[Gluster-devel] short summary of issues experienced in testing

Matt Drew matt.drew at gmail.com
Sun Jan 27 14:04:35 UTC 2008


I apologize in advance for this - it's not complete and I can't go
back easily and test for the specific issues that I've run across, as
we're moving fast and trying to get things stable to go into
production.  I'll summarize issues that I saw and dealt with as best I
can, in the hope that it'll be useful.  I retained two sets of
configuration files, one for the single server setup and one for the
dual-server setup, see the end of the mail.

The performance issue (see previous thread) is present in all versions
- I'm now pretty convinced that it's not a glusterfs issue directly,
but rather some interaction between Apache/PHP and glusterfs/fuse - so
set that aside for now.

Patch 628, fuse 2.7.2glfs8, one server with two bricks, two clients
running unify (glusterfs-server.vol, glusterfs-client-old.vol)

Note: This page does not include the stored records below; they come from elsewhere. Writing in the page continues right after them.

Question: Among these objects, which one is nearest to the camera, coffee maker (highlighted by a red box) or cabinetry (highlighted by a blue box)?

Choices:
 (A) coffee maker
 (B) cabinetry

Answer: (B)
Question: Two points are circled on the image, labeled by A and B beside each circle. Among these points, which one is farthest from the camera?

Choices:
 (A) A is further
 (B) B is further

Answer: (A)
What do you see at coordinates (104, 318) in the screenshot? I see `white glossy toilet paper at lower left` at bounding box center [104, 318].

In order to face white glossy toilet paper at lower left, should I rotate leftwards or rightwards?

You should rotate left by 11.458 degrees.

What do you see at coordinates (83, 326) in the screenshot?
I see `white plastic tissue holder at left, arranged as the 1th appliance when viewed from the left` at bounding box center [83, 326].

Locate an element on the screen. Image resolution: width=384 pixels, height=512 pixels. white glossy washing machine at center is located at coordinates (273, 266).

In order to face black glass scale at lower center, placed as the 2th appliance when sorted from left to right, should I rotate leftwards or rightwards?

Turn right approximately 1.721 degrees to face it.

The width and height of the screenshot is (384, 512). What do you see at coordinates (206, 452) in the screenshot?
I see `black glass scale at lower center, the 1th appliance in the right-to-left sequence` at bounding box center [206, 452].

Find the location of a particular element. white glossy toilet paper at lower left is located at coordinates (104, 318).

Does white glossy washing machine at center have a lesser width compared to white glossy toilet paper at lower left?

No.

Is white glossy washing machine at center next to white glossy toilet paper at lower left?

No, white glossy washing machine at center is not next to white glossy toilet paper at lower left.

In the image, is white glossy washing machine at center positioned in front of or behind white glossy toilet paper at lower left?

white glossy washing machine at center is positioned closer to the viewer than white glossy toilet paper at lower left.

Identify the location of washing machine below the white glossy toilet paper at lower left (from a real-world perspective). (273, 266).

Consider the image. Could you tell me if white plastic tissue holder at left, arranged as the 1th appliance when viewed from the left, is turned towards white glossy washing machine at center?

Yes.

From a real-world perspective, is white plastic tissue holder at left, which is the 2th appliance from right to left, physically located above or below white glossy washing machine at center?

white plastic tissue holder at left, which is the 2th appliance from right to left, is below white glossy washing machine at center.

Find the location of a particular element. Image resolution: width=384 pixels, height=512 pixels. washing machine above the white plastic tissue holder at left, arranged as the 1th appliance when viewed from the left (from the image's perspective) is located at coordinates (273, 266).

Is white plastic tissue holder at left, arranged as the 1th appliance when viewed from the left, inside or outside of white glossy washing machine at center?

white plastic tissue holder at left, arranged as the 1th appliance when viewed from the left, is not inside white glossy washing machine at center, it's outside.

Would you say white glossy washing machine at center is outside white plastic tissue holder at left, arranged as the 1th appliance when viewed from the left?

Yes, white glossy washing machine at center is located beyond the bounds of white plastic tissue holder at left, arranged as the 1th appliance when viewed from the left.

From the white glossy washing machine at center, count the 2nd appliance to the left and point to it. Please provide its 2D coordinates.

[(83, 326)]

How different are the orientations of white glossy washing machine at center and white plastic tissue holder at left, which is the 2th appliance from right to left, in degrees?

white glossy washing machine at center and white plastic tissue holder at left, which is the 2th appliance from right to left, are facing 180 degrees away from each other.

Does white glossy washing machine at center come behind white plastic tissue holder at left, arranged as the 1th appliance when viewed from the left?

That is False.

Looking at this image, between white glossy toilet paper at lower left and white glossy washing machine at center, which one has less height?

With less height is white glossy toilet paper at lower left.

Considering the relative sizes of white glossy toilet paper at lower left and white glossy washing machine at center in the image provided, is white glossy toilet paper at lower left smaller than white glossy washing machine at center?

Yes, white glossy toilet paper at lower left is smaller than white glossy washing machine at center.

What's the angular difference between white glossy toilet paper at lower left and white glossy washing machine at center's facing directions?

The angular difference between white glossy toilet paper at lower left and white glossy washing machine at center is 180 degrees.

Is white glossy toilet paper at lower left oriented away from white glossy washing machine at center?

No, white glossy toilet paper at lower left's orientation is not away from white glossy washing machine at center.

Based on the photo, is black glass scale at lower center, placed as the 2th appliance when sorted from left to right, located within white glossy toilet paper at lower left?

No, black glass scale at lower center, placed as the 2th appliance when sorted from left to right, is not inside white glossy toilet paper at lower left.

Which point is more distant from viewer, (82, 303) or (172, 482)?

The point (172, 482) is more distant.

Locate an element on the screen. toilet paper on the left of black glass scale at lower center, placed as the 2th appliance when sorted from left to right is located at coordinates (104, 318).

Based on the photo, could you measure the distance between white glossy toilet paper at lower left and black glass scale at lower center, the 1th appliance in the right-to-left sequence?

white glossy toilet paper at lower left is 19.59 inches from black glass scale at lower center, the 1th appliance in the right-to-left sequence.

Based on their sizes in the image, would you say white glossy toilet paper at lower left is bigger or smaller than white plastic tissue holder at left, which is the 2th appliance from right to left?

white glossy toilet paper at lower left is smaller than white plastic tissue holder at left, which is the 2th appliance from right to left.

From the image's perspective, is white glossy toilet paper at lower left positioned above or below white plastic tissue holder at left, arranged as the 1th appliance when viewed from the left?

1) Namespace showing files with sizes on the local disk.  This
occurred on files that we wrote to the glusterfs mount on the client.
The namespace did *not* show filesystem space used when I checked it
with "du -sh", but when I attempted to copy the files out from under
the glusterfs namespace on the server, the whole file was copied (more
on this in a second).  In other words, these files in the namespace
were acting similar to hard links.

>From what I understand, this problem has shown up before, but wasn't
reproduceable, so I missed this opportunity for troubleshooting.

Patch 628, fuse 2.7.2glfs8, two servers with two bricks, two clients
running afr'd namespace and afr/unify on the bricks
(glusterfs-server.vol, glusterfs-client.vol)

2) When I first set this up, I attempted to add the second server to
the first, with the plan being to add afr and then run the find
command in the documentation to trigger the afr self-heal.  This
turned out to be impossible, because when I added the namespace mounts
(one blank, one full)  to the namespace afr volume, namespace
essentially stopped working.  I could mount the share, and access any
file directly by name, but I couldn't list the directories nor could I
run the find command to trigger the afr.  Once a file or directory was
accessed, it would show up in the namespace.  I ended up pulling
directory listings from underneath the working namespace, and running
"head -c 1" on all those files one at a time to get the namespace to
come back.  This partially worked, in that I was able to get the mount
into a useable state, but it was not fully functional.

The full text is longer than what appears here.